Since 2011, Brazil’s central bank has trimmed its benchmark rate five full percentage points. Signaling its own kind of low-for-long policy, it said that keeping the record-low rate “unchanged for a prolonged period of time is the most adequate strategy” (Portuguese). Mexico’s bank, which has held at a record-low 4.5% since 2009, acknowledged the need to watch inflation closely, but decided to hold rates (pdf), too. Colombia’s bank had raised rates over the last year-and-a-half, but this year began cutting; Chile’s has done the same.

The dovish moves are a bid to boost exports, which have this year declined in almost every Latin American country as US, EU and Chinese demand stalls; and they’re a bet that access to cheaper credit will inspire a growing middle class to help Latin America spend its way out of a downturn. That reliance on domestic consumption should help to diversify local economies, making them less export-dependent.
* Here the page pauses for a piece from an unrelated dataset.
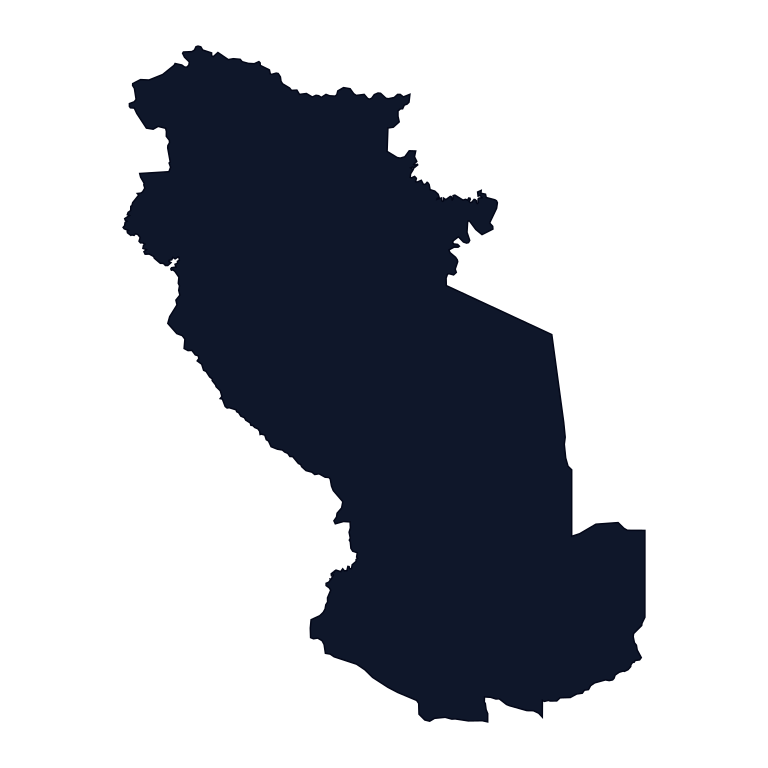 outline of Cascales, Sucumbios, Ecuador
{"feature_id": "8360857B63398910527025", "entity_name": "Cascales", "entity_type": "district", "adm_level": 2, "iso_a3": "ECU", "parent_name": "Ecuador", "parent_adm1": "Sucumbios", "projection": "mercator", "projection_center": [-77.299, 0.15], "detail": "fine", "context": "isolated", "style": "filled", "palette": "ink", "viewbox_px": 768, "rotation_deg": 0, "n_neighbors": 0, "source": "geoboundaries", "source_scale": "gbopen_adm2", "svg_char_len": 6055}
<svg xmlns="http://www.w3.org/2000/svg" viewBox="0 0 768 768"><path d="M409.9,94.3L403.4,96.9L400.2,94.4L397.6,94.4L394.2,97.5L388.4,98.7L386.0,98.3L380.6,93.3L378.0,93.0L374.3,94.6L371.6,98.3L369.2,99.2L367.5,98.3L364.2,94.4L356.2,95.4L353.7,93.7L350.1,88.7L343.5,87.6L337.8,90.9L336.8,94.7L335.2,96.1L329.7,95.8L326.0,94.4L321.3,97.4L318.7,95.7L316.0,95.3L312.3,97.0L306.4,93.5L299.5,94.4L296.9,90.1L291.5,90.4L289.6,88.0L282.6,83.8L281.0,81.2L280.4,76.9L278.2,73.5L276.2,73.1L271.6,74.4L270.3,73.9L269.4,69.9L260.3,65.4L260.1,62.8L258.9,61.6L254.3,63.7L248.4,63.4L242.2,61.7L240.2,59.3L233.3,58.7L228.3,59.6L217.9,52.5L213.2,56.7L211.6,55.7L211.6,52.9L202.7,50.0L200.8,46.8L198.0,46.1L196.0,46.7L194.4,50.1L191.9,51.6L183.4,52.0L182.6,53.3L184.5,57.2L189.3,61.9L188.9,64.9L187.1,67.0L184.8,67.2L181.8,65.0L175.1,63.5L174.1,65.3L162.7,74.5L149.0,80.0L140.5,79.6L132.7,83.6L132.6,85.5L134.4,88.4L136.1,99.4L134.2,101.8L129.4,103.6L129.4,106.4L130.4,107.8L134.3,108.1L136.8,113.5L146.4,128.1L153.2,129.2L158.1,126.4L165.6,128.3L166.4,131.4L166.3,136.3L169.4,140.4L169.5,142.8L167.9,145.5L167.7,147.9L170.2,161.8L169.1,163.0L170.6,167.2L168.9,171.7L139.7,173.5L140.6,177.1L144.1,183.2L143.8,184.9L144.8,188.1L142.6,191.9L140.8,193.1L137.3,193.5L138.7,195.1L132.7,202.6L131.9,205.7L130.8,206.3L130.7,210.5L128.1,212.4L127.3,214.7L129.5,215.5L124.7,218.6L125.3,220.3L126.9,221.2L125.1,222.4L124.6,225.7L123.1,227.4L124.2,228.8L128.5,230.5L127.2,231.3L127.5,232.8L130.9,235.4L131.7,234.9L134.1,235.4L135.6,233.7L138.0,234.7L140.2,237.6L139.0,241.2L140.5,242.9L142.5,242.8L144.9,244.1L143.5,245.4L142.9,248.4L146.4,249.6L143.9,251.7L145.1,254.2L149.3,254.1L153.7,256.5L154.3,258.2L160.3,263.3L163.4,263.4L165.4,265.5L167.8,265.5L171.0,262.6L168.8,261.3L169.1,260.3L171.7,259.8L172.9,257.3L175.1,258.9L178.3,256.8L178.9,257.3L179.3,260.3L177.4,261.3L177.6,263.2L175.0,264.3L176.0,267.0L171.6,267.7L170.8,268.9L171.4,270.2L173.0,269.9L174.9,271.4L178.9,277.2L178.3,283.3L179.5,285.8L178.7,290.3L179.9,295.1L175.9,300.1L177.0,304.9L169.7,316.6L167.8,323.4L176.8,333.6L182.2,335.6L184.9,339.1L184.1,348.5L188.0,350.6L191.9,350.4L195.3,354.9L198.1,355.7L198.9,358.4L197.2,360.9L201.7,364.2L203.6,370.3L206.1,371.4L209.7,377.0L212.3,378.9L212.2,380.6L215.6,384.9L216.1,386.7L220.3,390.8L221.9,396.4L220.2,398.6L222.4,399.1L225.2,406.5L227.1,408.0L229.2,407.7L236.0,409.8L236.7,411.7L238.7,412.7L240.8,416.1L244.4,417.7L245.8,420.2L250.2,422.9L250.9,425.3L252.8,425.5L254.8,427.5L257.9,428.8L259.7,431.4L260.1,434.5L261.4,434.1L264.8,435.1L266.3,439.7L268.5,441.0L271.1,446.7L277.4,449.2L282.4,450.0L284.6,452.0L287.8,453.4L289.9,456.5L292.7,456.6L298.4,463.5L300.7,464.5L301.7,466.7L306.0,470.6L312.0,472.2L314.7,474.5L319.1,473.8L325.1,477.2L329.0,477.5L330.3,479.2L331.5,486.1L333.3,490.6L342.8,501.7L341.6,508.0L337.1,513.2L336.5,517.1L333.9,520.8L335.3,523.8L343.5,521.5L350.1,521.9L350.4,527.9L349.1,532.2L350.3,538.2L349.3,540.1L350.3,541.8L350.9,548.3L352.7,551.2L357.3,552.7L356.6,557.1L357.6,558.3L356.1,559.5L356.1,561.4L352.2,564.7L351.5,568.7L349.7,568.8L349.1,566.6L347.9,566.4L346.9,570.6L344.4,570.9L342.7,568.8L340.7,571.6L336.0,570.1L334.2,571.3L334.2,572.3L333.3,572.1L331.2,573.8L331.3,574.7L332.1,573.8L333.4,574.8L333.2,575.8L332.1,575.9L332.1,577.7L331.0,579.3L330.1,579.0L330.3,580.1L328.7,582.2L326.1,583.3L326.1,585.6L329.2,587.8L330.7,590.2L327.5,597.8L327.6,602.0L325.8,604.8L325.1,609.0L323.2,612.4L319.8,615.7L311.1,619.7L310.3,628.1L310.6,637.6L313.5,638.8L317.7,638.1L322.1,640.7L324.1,644.5L325.4,653.3L330.2,654.1L334.1,656.8L356.6,664.2L364.9,669.8L372.6,677.4L387.9,687.3L397.8,692.5L416.6,700.4L418.7,703.4L419.0,714.2L424.8,720.0L429.7,721.2L434.6,718.3L445.2,717.3L451.8,719.1L455.2,718.9L468.3,720.9L482.3,720.7L487.7,721.9L487.7,713.6L486.1,709.7L485.3,703.4L484.3,702.1L484.5,696.9L490.7,697.3L495.9,699.0L499.2,698.8L506.5,704.5L509.5,705.7L526.9,710.6L533.4,710.7L538.7,713.2L542.3,717.1L542.4,700.3L544.3,701.4L548.5,700.4L550.1,701.0L556.8,700.9L560.1,697.8L570.3,697.5L576.7,694.0L582.3,693.2L584.4,690.2L588.5,689.6L590.6,685.7L594.6,682.9L605.5,679.9L609.2,680.6L612.6,679.9L614.1,678.2L615.1,675.1L619.1,672.3L623.1,671.1L624.4,671.4L628.0,669.7L630.7,666.6L630.9,664.8L632.6,662.4L634.1,662.3L635.2,660.5L639.6,659.9L641.3,657.6L637.2,650.0L636.4,645.2L634.4,642.7L633.2,636.7L633.6,633.6L641.7,625.5L642.0,623.2L644.9,617.3L644.9,530.4L627.4,530.3L623.9,528.3L618.1,522.6L595.9,524.2L579.7,533.7L571.7,536.3L571.7,469.8L568.0,466.2L565.7,458.0L564.3,444.3L565.2,437.2L563.7,422.2L551.8,334.6L446.3,285.6L446.1,278.1L447.3,274.7L448.0,273.8L449.5,273.8L453.6,274.9L456.3,272.4L455.2,269.1L457.7,261.7L457.3,259.9L455.6,257.3L450.0,252.6L448.9,249.9L454.0,247.2L458.1,247.2L459.4,246.2L457.6,244.4L453.5,243.9L452.7,242.4L453.2,240.8L458.4,236.8L463.4,242.0L466.6,243.1L468.5,242.6L469.7,240.4L467.0,232.3L467.6,222.2L468.4,220.8L469.5,221.0L475.8,229.5L482.0,234.6L492.9,229.1L492.7,226.3L490.0,223.4L489.9,222.4L496.6,208.3L497.4,202.8L496.5,200.8L494.9,199.8L486.2,197.5L485.5,194.2L480.9,193.2L481.2,190.4L477.6,192.0L478.1,196.1L480.2,195.5L482.0,197.7L479.0,198.1L478.1,199.0L478.3,202.5L477.3,203.6L476.5,202.7L476.6,201.0L475.1,199.6L474.1,199.4L471.8,202.2L470.3,202.6L469.1,201.5L470.3,199.4L470.0,198.2L468.7,198.0L467.6,200.2L465.6,199.3L463.0,200.1L454.9,195.1L453.1,195.6L453.0,199.0L452.2,199.8L451.2,196.6L450.3,196.4L445.9,199.6L443.7,198.2L443.6,200.7L442.8,201.4L441.8,200.7L441.6,197.9L436.8,199.5L437.1,198.4L439.1,197.2L438.1,194.2L434.8,191.1L430.1,189.6L429.1,184.5L427.9,182.8L427.1,182.3L425.4,184.3L423.4,184.4L421.3,180.3L417.1,182.1L415.6,181.6L416.4,178.3L414.6,176.4L411.3,177.9L410.2,177.4L410.6,173.8L413.2,169.6L410.6,167.9L412.6,166.9L413.7,168.2L417.7,164.9L417.4,164.3L415.1,165.0L413.7,164.5L416.8,161.4L414.5,156.8L415.7,151.0L409.2,150.8L404.8,156.8L400.2,158.1L397.1,157.5L387.1,151.4L387.9,128.0L393.3,127.2L399.2,121.9L398.0,116.3L398.0,111.0L400.5,108.8L402.6,108.8L404.3,105.1L407.1,104.1L409.0,102.2L409.9,94.3Z" fill="#0f172a" stroke="#020617" stroke-width="1.5"/></svg>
It should also drive up inflation, the bugaboo of the past. But while it has quickened to 5.6% in Brazil in mid-October and to 4.8% in Mexico in September, those rates are still lower than in India, Russia and many other big emerging markets. Only Venezuela and Argentina, which both spend lavishly and have currency controls that boost the cost of imports, have seen double-digit price gains. Policymakers are dismissing recent upticks as temporary, driven by rising global food prices rather than by domestic conditions. Because they’ve paid close attention to inflation in recent years, today’s Latin American central bankers would seem to have earned the right and the room to focus now on growth—more proof that times have changed.